In a glimpse of what the Earth looked like 4.5 billion years ago, astronomers have spotted a newborn planet in its earliest days of infancy forming within a spiral of dust for the first time.
“We will never witness the formation of Earth but here, around a young star 440 light years away, we may be watching a planet come into existence in real time,” Francesco Maio, a researcher at the University of Florence in Italy, said.
Astronomers used the European Southern Observatory’s Very Large Telescope in Chile, turning its gaze on a young host star called HD 135344B.
Around the star they spotted a disc of dust that fanned out with spirallike arms, similar to the shape of the Milky Way.
Embedded at the base of one of these spiral arms they spotted a proto-planet, a bundle of rocks and dust that has started to coalesce to form a planet. It is already estimated to be twice the size of Jupiter and about the same distance from its star as Neptune is from the Sun, or about thirty times the distance between the Earth and the Sun. Such discs have been spotted around stars before and astronomers have long thought that their patterns, containing spirals, rings or gaps, were caused by nascent planets but they had never spotted an infant planet in the process of carving out patterns in the dust.
“What makes this detection potentially a turning point is that, unlike many previous observations, we are able to directly detect the signal of the protoplanet, which is still highly embedded in the disc,” said Maio, who works at the Arcetri Astrophysical Observatory and led the research, which was published in the Astronomy & Astrophysics journal.
“This gives us a much higher level of confidence in the planet’s existence, as we’re observing the planet’s own light.”
In a second study published yesterday, astronomers have also discovered that one of the most famous stars in the night sky, Betelgeuse in the constellation of Orion, has an extremely dim “companion” star that is orbiting around it, potentially solving a millennia-old mystery over why the brightness of Betelgeuse seems to fluctuate.
In this case, astronomers used an instrument on the Gemini North telescope in Hawaii called Alopeke to examine Betelgeuse, which is one of the brightest stars in the sky.
It is only ten million years old, one 450th the age of our Sun, but it is thought to be close to the end of its life and already in its red supergiant phase, meaning that it is likely to explode in a spectacular supernova in the next few tens of thousands of years.
For millennia, stargazers have noticed that the brightness of Betelgeuse fluctuates in a regular cycle and some suggest that there may be a second, much dimmer star in orbit around Betelgeuse that periodically blocks some of its light.

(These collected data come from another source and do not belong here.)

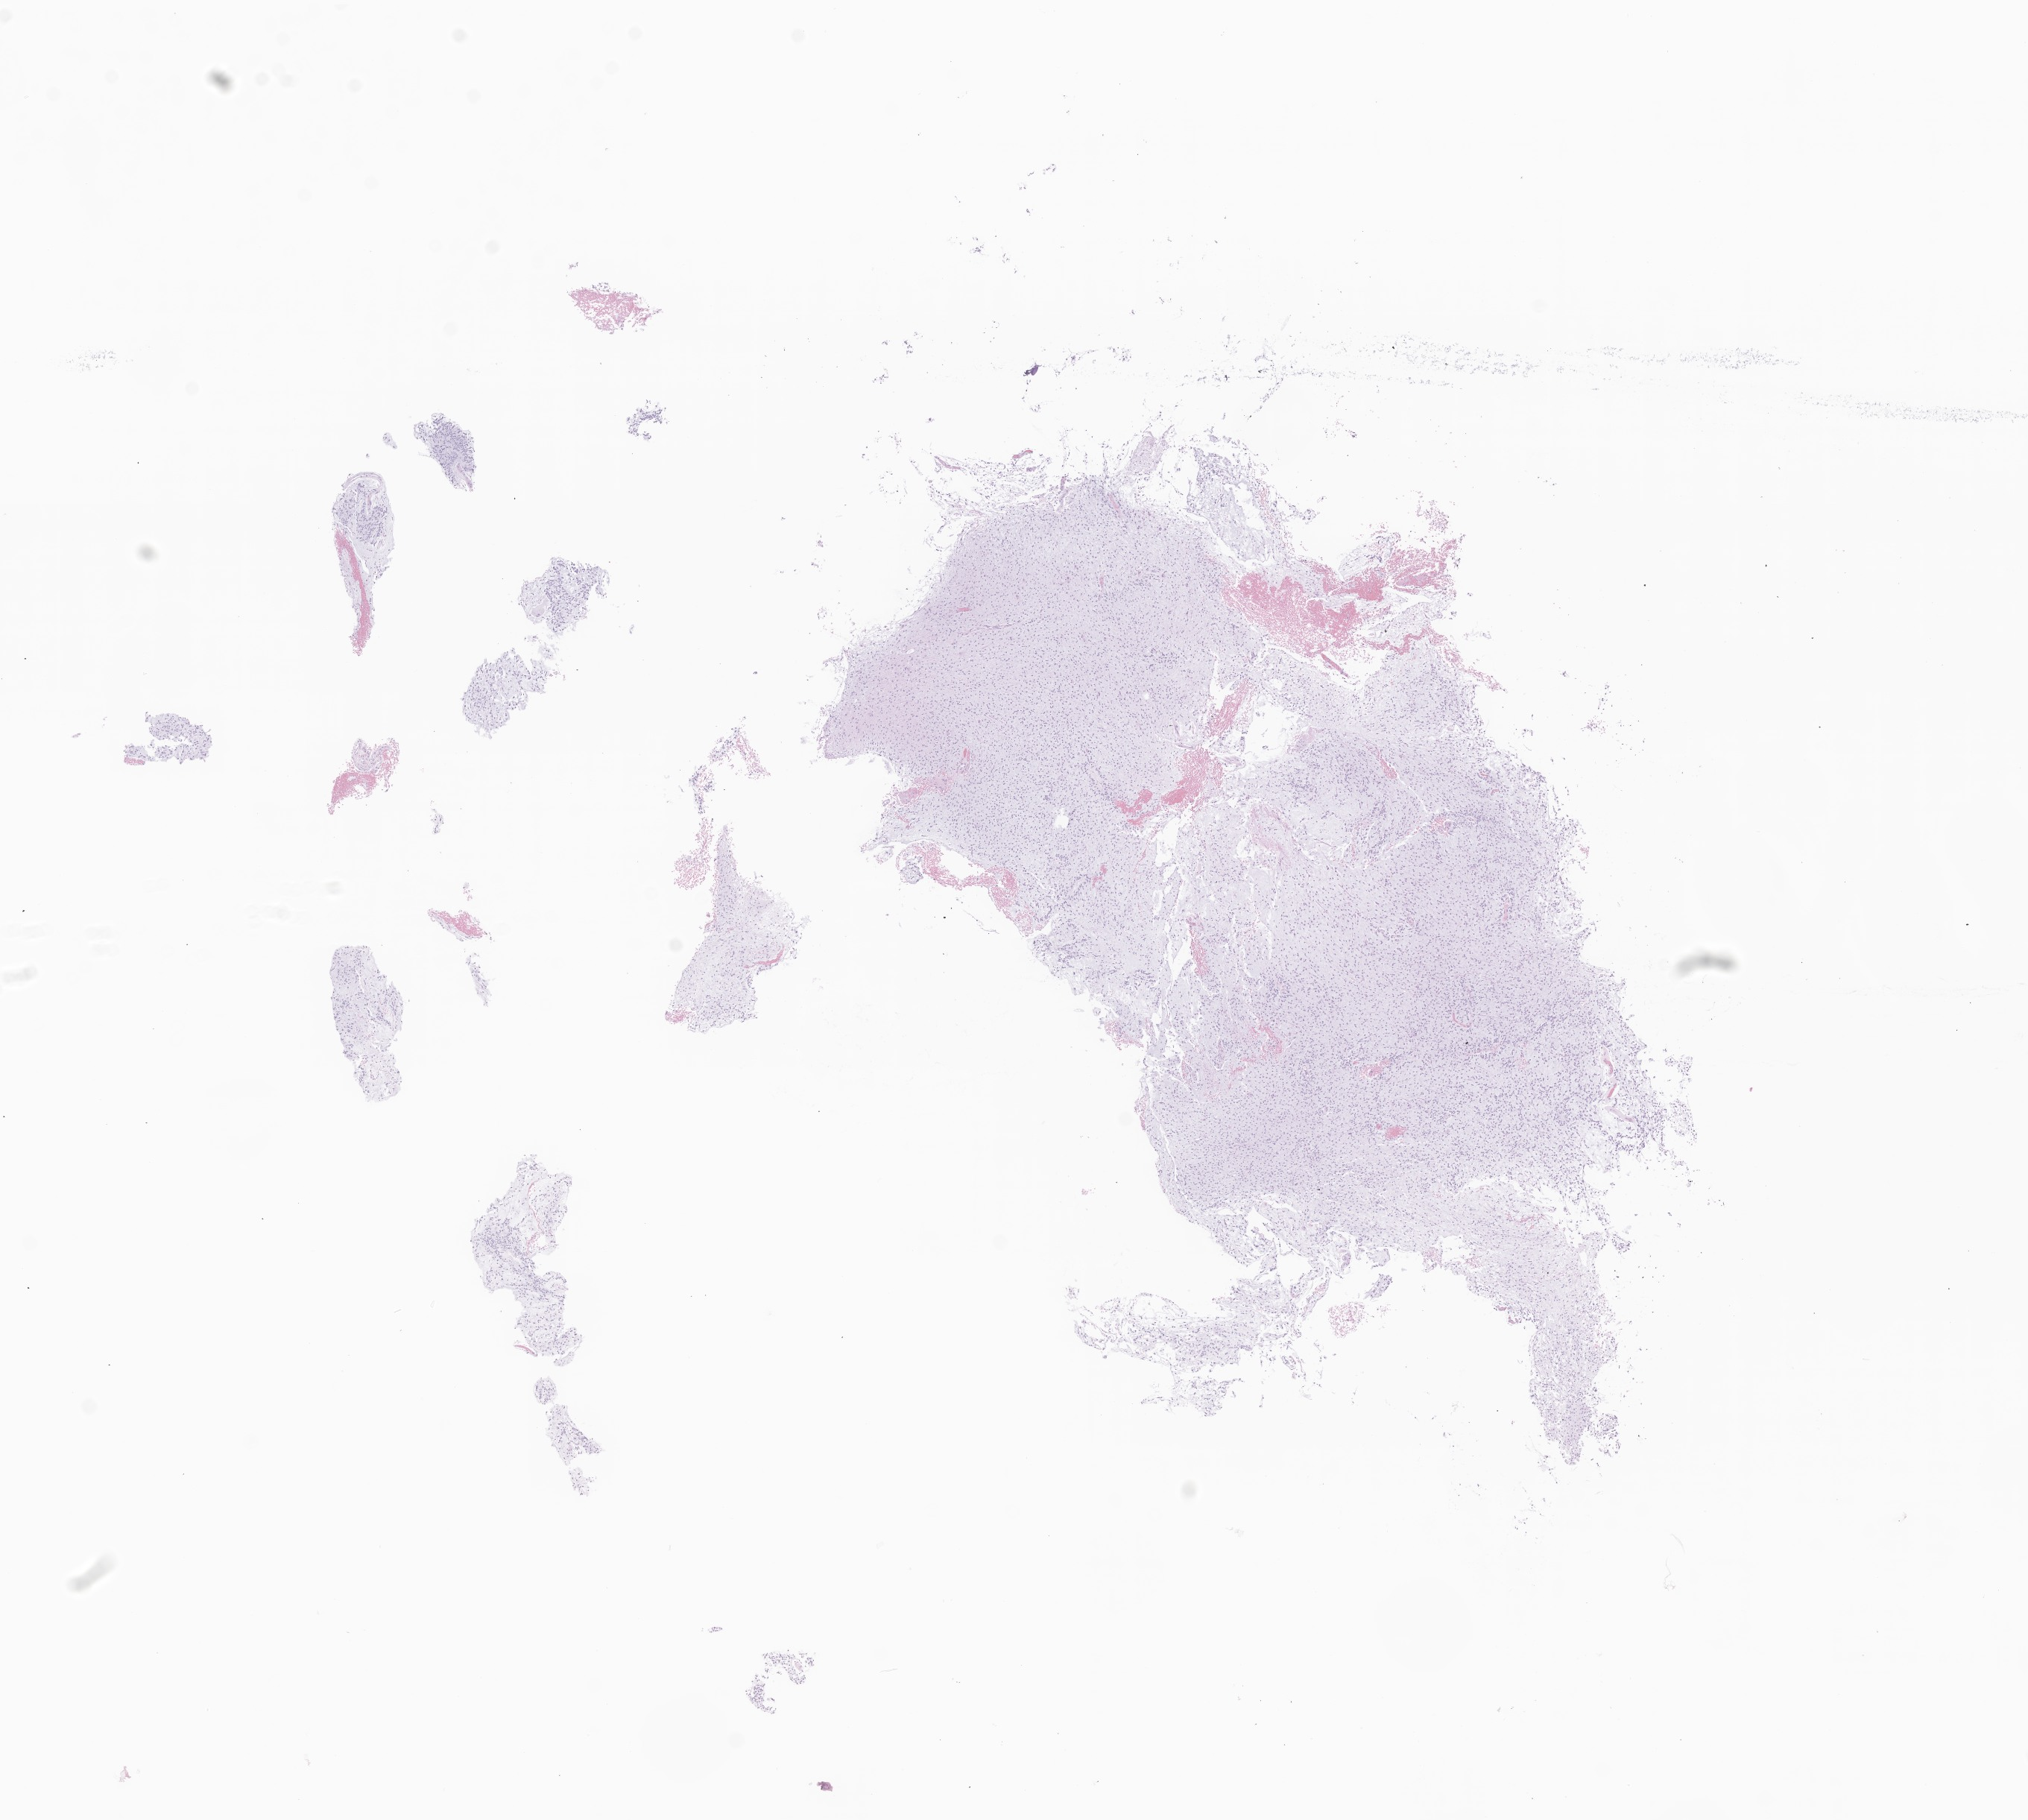
Whole-slide image, hematoxylin and eosin (H&E) stain of tumor tissue from the spinal cord, low-resolution overview of the scanned area, about 11.5 x 10.3 mm. Patient male; age 49 months (4 years 1 month).
- specimen: formalin-fixed, paraffin-embedded (FFPE) tissue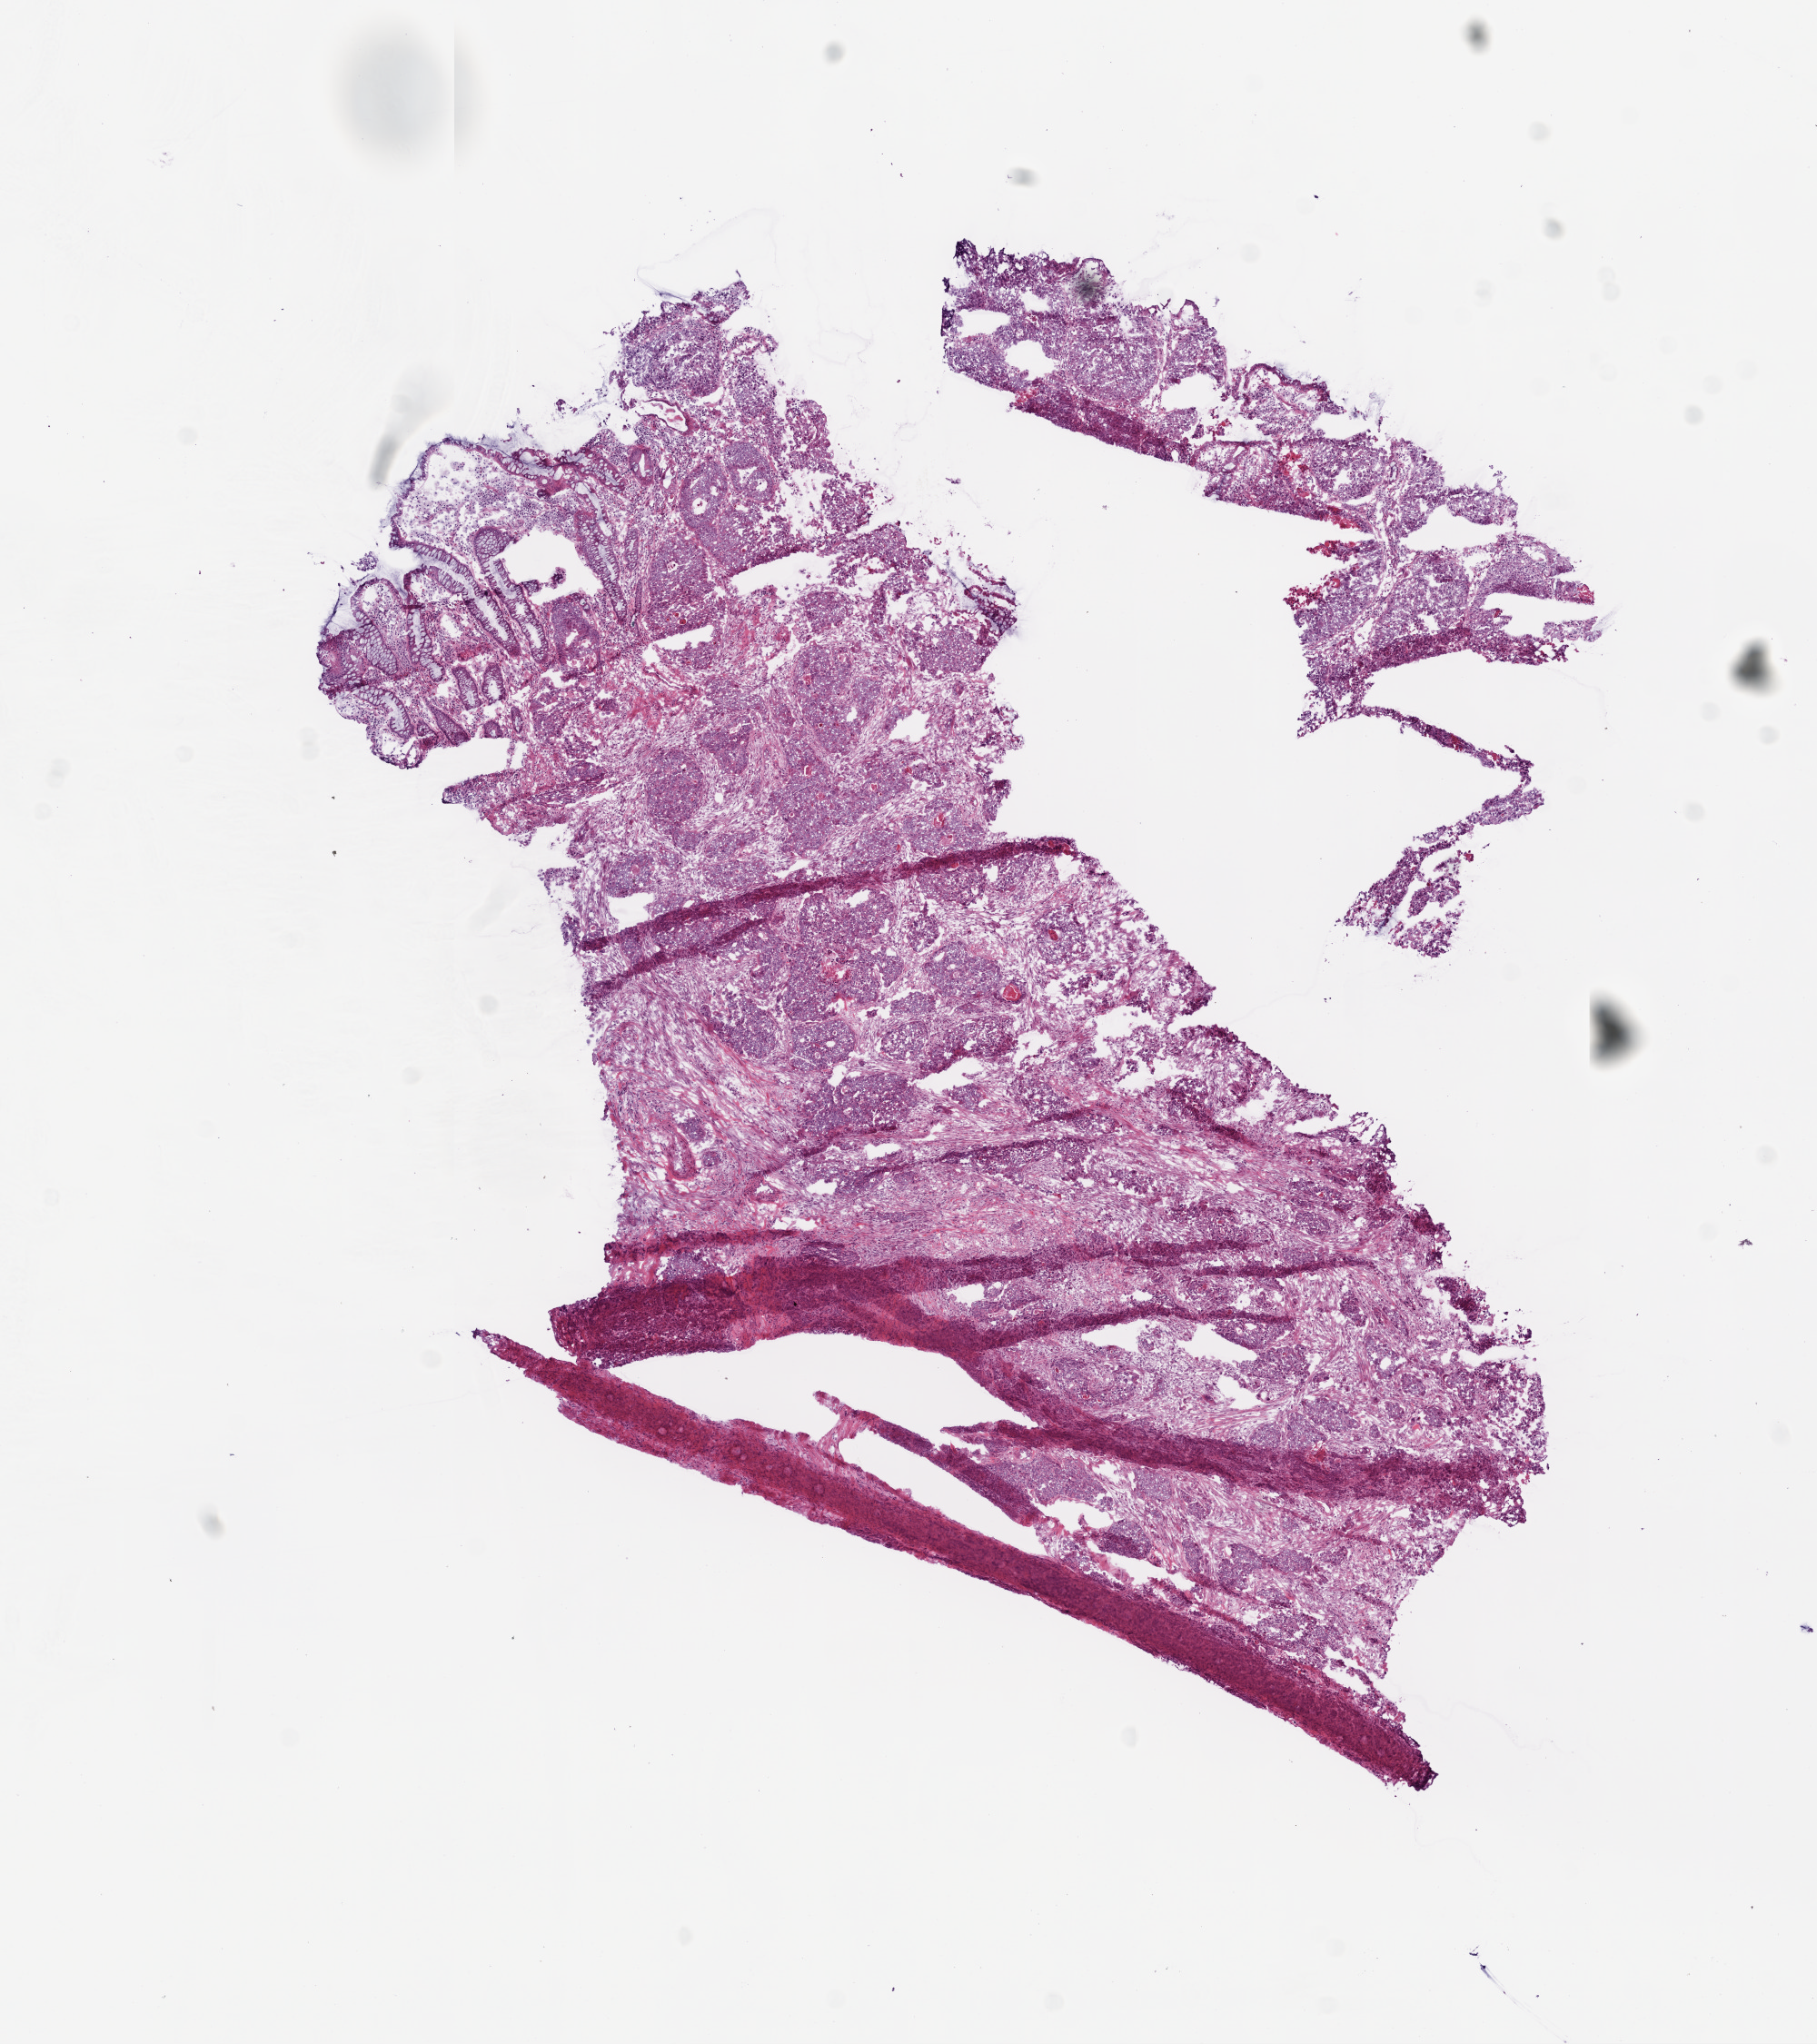
Digitized H&E tissue section (whole slide) — low-resolution overview of the scanned area, about 8.0 x 9.0 mm (from a 20x scan), frozen section, colon, primary tumour sample. Patient: male, age at initial diagnosis 73 years. Composition of this section per pathologist review: tumour cells 85%, tumour nuclei 85%, normal cells 0%, stromal cells 10%, necrosis 5%.
• AJCC pathologic stage: IV (6th edition)
• diagnosis: Adenocarcinoma, NOS (sigmoid colon)
• lymph nodes positive (case pathology): 4 of 24 examined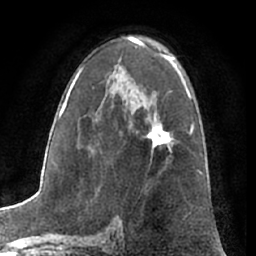
Breast MRI (dynamic contrast-enhanced), one axial slice. Slice 40 of 66 in the series (ordered by position). Cropped to one breast. Dynamic contrast-enhanced series, time point 2 of 7 at this slice position (early post-contrast). 1.5 T. TE 3 ms, TR 6.2 ms. 2.4 mm slice thickness. 256 × 256 image matrix, field of view 165 × 165 mm. Female patient.
Annotated regions visible in this slice (semi-automatic segmentation, software-assisted and operator-edited):
- enhancing-tissue mask used for the functional tumour volume (all voxels passing the contrast-enhancement thresholds inside the analysis volume; usually the tumour): bounding box (x1, y1, x2, y2) in pixels: (147, 119, 174, 155)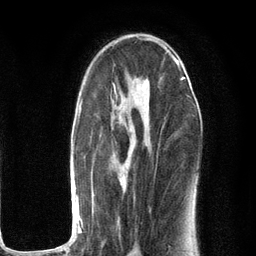
Breast MRI (dynamic contrast-enhanced), one axial slice. Cropped to one breast. Dynamic contrast-enhanced series, time point 2 of 6 at this slice position (early post-contrast). 3 T. TE 2.8 ms, TR 7.3 ms. 1.2 mm slice thickness. 256 × 256 image matrix. Female patient.
Outlined on this slice (semi-automatic segmentation, software-assisted and operator-edited):
- enhancing-tissue mask used for the functional tumour volume (all voxels passing the contrast-enhancement thresholds inside the analysis volume; usually the tumour): bounding box (x1, y1, x2, y2) in pixels: (73, 63, 193, 251)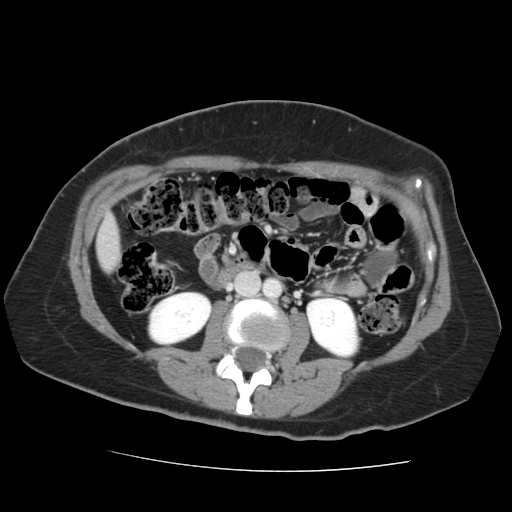
Contrast-enhanced abdominal CT, one axial slice; slice 42 of 144 in the series (ordered by position); 120 kVp; soft-tissue window (W 400 / L 40 HU); 2.5 mm slice thickness; 512 × 512 image matrix, field of view 333 × 333 mm. Case-level facts recorded for this patient, not image findings: patient: male, age 58 years at operation; diagnosis: colorectal cancer liver metastases, imaged before liver resection; multiple liver metastases: no; largest metastasis: 2.8 cm; chemotherapy before resection: yes.
Structures marked on this image (expert manual segmentation):
- liver: bounding box <98,220,120,270> (left, top, right, bottom; pixels)
- planned liver remnant (the part of the liver to remain after resection): <98,222,120,269>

This fabled second star has finally been detected by researchers at the Nasa Ames Research Center, led by Steve Howell. The study, published in the Astrophysical Journal Letters, found that it is about 1.5 times the mass of our Sun, but is far dimmer than Betelgeuse and likely to be spiralling inwards to collide with it in a fiery death within the next 10,000 years.
“Papers that predicted Betelgeuse’s companion believed that no one would likely ever be able to image it,” Howell said.